> **Azione richiesta**
Prosegui l'avvertenza sugli errori del primo volume, ripartendo subito dopo l'ultima frase riportata.

AVVERTENZA.

Nel primo volume trascorsero alcune sviste tipografiche, e alcuni errori di fatto. Alle prime si ripara con l’Errata-Corrige che viene appresso; dei secondi siamo lieti di potere, mercè il consiglio di qualche cortese che volle onorare de’ suoi appunti l’opera nostra, fare ammenda con queste

Postille:

Nel primo volume, a pag. 389, in nota, parlando della pensione offerta dal Governo sardo, per mezzo del generale La Marmora, al generale Garibaldi, ci siamo un po’ maravigliati che il La Marmora, in certe sue lettere al Dabormida, avesse tralasciato di notare che Garibaldi la pensione l’accettò per la madre e la rifiutò per sè, traendo la prova di questo fatto da una lettera di Massimo d’Azeglio ad Antonio Panizzi, del 25 luglio 1864, e scorgendo quindi una certa contraddizione tra l’asserto del generale La Marmora e quello del suo amico, allora Presidente del Consiglio dei Ministri.

Ma Verax nel Fanfulla del 30 giugno 1882 (e tutti sanno quale devoto amico del generale La Marmora si nasconda dietro quel pseudonimo) mi scrisse una lettera pubblica nella quale sostenne che contraddizione non c’è: che le pensioni date a Garibaldi furono due: una, quella di cui parla La Marmora, nel 1849; l’altra, quella a cui allude Massimo d’Azeglio, accettata per la madre ed i figli nel 1851. E noi, rispondendo al Verax, abbiamo espresso qualche dubbio su questa seconda pensione; ma egli ci rispose ribadendo e affermando d’avere visti i Documenti, e noi, senza credere per questo chiusa del tutto la lite, ci rimettiamo per ora alle autorevoli parole del nostro stimato amico.

Lo stesso Verax poi.... cioè no.... Luigi Chiala ci scrive additandoci un altro errore scappatoci a pag. 225, dove diciamo che teneva il portafogli della guerra il generale Ricci: egli ci ammonisce che reggente il ministero della guerra era allora Cesare Balbo, Presidente del Consiglio dei Ministri, il quale aveva per suo primo ufficiale il colonnello Dabormida, e soggiunge: «Hai confuso alle volte col maggiore Giuseppe Ricci, che fu poi generale di Stato Maggiore, e, se non erro, era allora segretario generale, cioè primo ufficiale agli esteri?»

E non abbiamo nulla a che ridire sulla rettifica. Soltanto ne giova soggiungere che un Ricci generale o maggiore deve esserci entrato, perchè il generale Medici nel brano di Memorie da lui confidate ad Alessandro Dumas seniore, e delle quali il Medici stesso ci confermò più volte la veridicità, narrando questo episodio di Garibaldi, dice che Carlo Alberto lo rimandò a Torino «pour qu’il y attendît les ordres de son Ministre de la guerre Mr Ricci.»

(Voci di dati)
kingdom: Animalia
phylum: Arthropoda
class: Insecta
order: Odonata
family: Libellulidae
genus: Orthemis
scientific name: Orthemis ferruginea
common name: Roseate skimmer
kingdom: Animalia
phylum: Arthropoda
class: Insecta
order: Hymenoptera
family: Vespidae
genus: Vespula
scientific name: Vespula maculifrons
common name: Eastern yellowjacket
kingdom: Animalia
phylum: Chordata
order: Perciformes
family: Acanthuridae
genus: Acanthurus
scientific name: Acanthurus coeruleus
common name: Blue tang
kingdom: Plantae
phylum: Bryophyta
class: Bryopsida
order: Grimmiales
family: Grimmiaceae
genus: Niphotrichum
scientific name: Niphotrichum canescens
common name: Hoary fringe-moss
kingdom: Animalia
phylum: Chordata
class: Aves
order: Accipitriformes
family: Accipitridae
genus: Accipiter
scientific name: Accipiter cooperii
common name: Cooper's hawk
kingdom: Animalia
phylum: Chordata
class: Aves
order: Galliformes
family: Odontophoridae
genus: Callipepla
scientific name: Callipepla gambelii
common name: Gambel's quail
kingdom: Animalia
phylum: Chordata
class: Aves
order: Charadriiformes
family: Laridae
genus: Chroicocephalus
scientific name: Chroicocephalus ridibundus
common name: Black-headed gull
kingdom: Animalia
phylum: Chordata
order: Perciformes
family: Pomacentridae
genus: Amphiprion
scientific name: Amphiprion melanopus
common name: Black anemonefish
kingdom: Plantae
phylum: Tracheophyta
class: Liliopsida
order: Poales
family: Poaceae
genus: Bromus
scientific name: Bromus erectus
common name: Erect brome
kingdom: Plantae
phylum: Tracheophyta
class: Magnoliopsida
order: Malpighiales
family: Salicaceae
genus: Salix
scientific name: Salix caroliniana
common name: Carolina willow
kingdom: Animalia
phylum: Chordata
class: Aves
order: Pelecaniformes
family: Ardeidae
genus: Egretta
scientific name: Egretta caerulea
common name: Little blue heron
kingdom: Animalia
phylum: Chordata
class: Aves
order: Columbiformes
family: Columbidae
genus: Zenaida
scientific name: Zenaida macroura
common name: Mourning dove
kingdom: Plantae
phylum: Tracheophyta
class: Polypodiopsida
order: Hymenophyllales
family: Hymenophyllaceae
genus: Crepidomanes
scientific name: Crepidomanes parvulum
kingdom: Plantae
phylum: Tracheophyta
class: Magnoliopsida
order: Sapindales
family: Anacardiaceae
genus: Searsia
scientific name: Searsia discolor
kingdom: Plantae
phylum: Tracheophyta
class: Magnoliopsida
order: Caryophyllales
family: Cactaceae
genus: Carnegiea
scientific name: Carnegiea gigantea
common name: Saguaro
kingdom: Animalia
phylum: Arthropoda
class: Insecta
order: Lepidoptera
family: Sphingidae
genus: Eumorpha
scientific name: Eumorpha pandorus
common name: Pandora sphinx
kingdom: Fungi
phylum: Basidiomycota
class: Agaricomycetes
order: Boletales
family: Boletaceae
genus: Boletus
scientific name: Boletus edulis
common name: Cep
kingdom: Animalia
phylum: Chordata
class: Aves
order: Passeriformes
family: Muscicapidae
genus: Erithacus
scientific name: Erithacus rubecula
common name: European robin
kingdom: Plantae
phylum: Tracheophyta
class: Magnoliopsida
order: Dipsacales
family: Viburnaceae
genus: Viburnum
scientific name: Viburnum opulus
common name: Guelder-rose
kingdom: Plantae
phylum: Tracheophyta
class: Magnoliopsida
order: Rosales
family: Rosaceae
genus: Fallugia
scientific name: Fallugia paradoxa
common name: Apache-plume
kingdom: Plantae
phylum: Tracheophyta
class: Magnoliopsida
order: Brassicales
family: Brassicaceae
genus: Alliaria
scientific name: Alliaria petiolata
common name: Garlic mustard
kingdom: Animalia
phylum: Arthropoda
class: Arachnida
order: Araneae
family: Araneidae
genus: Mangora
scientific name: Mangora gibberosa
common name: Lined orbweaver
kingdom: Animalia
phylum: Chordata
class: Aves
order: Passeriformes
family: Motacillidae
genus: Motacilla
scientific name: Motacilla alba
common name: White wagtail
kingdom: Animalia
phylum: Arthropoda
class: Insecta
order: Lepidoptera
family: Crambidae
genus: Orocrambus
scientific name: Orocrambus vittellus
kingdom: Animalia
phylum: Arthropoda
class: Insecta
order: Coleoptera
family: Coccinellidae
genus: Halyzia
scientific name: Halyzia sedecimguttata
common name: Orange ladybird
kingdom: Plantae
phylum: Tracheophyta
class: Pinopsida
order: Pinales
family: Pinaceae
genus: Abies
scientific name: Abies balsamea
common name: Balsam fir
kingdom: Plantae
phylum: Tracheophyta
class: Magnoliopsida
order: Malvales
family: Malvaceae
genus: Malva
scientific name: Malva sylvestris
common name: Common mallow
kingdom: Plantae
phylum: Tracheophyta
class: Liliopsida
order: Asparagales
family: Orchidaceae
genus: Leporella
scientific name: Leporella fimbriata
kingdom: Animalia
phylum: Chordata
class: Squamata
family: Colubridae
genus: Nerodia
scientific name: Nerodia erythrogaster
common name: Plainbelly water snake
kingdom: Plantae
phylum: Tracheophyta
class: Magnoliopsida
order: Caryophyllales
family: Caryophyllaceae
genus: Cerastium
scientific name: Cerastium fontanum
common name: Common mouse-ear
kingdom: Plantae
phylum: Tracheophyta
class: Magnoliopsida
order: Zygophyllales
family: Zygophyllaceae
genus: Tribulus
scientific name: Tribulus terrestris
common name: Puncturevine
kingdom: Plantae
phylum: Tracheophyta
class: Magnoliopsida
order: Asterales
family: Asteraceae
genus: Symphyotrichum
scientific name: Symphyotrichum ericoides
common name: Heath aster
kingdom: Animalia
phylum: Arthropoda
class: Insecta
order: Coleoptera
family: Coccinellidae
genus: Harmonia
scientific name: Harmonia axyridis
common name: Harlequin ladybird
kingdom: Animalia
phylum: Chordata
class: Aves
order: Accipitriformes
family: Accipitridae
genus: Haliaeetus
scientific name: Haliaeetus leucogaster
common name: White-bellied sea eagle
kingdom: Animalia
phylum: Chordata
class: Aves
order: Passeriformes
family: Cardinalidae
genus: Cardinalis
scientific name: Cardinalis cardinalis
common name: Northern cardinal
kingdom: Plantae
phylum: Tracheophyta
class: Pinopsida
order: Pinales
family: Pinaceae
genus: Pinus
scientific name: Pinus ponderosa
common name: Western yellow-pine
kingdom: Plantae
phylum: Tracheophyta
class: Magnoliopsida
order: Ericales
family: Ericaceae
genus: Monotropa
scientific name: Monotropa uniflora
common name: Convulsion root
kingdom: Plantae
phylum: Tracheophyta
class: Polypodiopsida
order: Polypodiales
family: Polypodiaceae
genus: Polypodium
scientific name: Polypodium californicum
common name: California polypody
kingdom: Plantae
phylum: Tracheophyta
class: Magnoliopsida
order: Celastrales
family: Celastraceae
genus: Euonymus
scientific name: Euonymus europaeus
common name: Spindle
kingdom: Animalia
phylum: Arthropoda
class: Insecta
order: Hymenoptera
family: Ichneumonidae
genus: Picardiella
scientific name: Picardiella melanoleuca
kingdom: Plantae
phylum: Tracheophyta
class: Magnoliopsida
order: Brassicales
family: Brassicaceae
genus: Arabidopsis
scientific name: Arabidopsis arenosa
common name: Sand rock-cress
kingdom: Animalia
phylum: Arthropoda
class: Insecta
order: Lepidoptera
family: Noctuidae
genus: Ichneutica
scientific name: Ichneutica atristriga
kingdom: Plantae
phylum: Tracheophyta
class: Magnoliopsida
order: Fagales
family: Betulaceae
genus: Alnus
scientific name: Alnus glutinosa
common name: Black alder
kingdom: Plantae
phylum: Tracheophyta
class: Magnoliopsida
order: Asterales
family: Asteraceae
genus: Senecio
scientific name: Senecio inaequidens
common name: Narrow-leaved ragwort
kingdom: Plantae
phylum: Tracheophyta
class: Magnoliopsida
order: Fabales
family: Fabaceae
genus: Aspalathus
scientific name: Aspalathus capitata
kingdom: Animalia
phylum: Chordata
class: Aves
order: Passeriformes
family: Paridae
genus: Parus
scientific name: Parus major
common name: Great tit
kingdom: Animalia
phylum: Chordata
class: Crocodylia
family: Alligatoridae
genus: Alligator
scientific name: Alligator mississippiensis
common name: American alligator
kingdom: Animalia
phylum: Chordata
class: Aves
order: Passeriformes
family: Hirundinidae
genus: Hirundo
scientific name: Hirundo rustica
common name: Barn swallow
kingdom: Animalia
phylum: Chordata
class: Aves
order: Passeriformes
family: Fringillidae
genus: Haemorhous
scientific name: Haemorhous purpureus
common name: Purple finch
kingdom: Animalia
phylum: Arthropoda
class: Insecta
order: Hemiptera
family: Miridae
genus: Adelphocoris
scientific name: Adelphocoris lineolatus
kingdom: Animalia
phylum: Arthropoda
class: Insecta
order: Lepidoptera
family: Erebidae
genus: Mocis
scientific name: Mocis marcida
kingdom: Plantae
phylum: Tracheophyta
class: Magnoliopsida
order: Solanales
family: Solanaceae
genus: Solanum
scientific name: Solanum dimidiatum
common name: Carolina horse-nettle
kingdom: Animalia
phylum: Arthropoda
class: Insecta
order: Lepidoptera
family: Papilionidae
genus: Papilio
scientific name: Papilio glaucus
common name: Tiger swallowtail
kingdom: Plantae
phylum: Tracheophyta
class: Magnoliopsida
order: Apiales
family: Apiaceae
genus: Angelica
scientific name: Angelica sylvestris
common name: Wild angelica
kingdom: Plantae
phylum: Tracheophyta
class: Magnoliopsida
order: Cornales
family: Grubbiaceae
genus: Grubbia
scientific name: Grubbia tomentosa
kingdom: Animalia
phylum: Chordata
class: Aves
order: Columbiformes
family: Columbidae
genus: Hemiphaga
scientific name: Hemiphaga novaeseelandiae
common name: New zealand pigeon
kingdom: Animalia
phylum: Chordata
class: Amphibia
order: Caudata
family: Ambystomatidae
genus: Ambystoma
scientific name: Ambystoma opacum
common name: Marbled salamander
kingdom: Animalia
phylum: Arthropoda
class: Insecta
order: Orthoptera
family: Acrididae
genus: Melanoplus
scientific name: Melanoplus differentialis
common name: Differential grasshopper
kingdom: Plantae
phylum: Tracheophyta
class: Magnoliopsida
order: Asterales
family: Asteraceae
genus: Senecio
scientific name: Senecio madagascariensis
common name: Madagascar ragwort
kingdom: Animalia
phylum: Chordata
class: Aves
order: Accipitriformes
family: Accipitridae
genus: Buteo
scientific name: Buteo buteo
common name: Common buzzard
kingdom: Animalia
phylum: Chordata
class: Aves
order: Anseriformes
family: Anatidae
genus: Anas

> **Risposta scritta**
E il Medici e il Dumas, o forse anche Garibaldi, fecero la confusione dalla quale fui colto io stesso. E non solo potrebbe essere che essi abbiano scambiato il maggiore Ricci per un generale Ricci ministro della guerra; ma che il Ricci di cui parla Garibaldi sia stato il Giuseppe Ricci ministro dell’interno, appunto nel Ministero Balbo.

D’un altro sbaglio mi avvertì il signor Luigi Torre, di Casale (pag. 256): «Macerata lo elesse (Garibaldi) a suo Deputato alla Costituente Romana;» soggiunsi: «e fu quello il primo voto che lo mandò in un’assemblea politica.» Ora il signor Torre mi scrive: «Badi, il primo Collegio che mandò Garibaldi ad un’assemblea politica fu Cicagna in quel di Chiavari, nelle elezioni parziali del 30 settembre 1848. La Camera convalidò la sua elezione nella tornata del 18 ottobre 1848.» Ed io ringrazio il signor Torre della notizia, e, come vede, la confermo.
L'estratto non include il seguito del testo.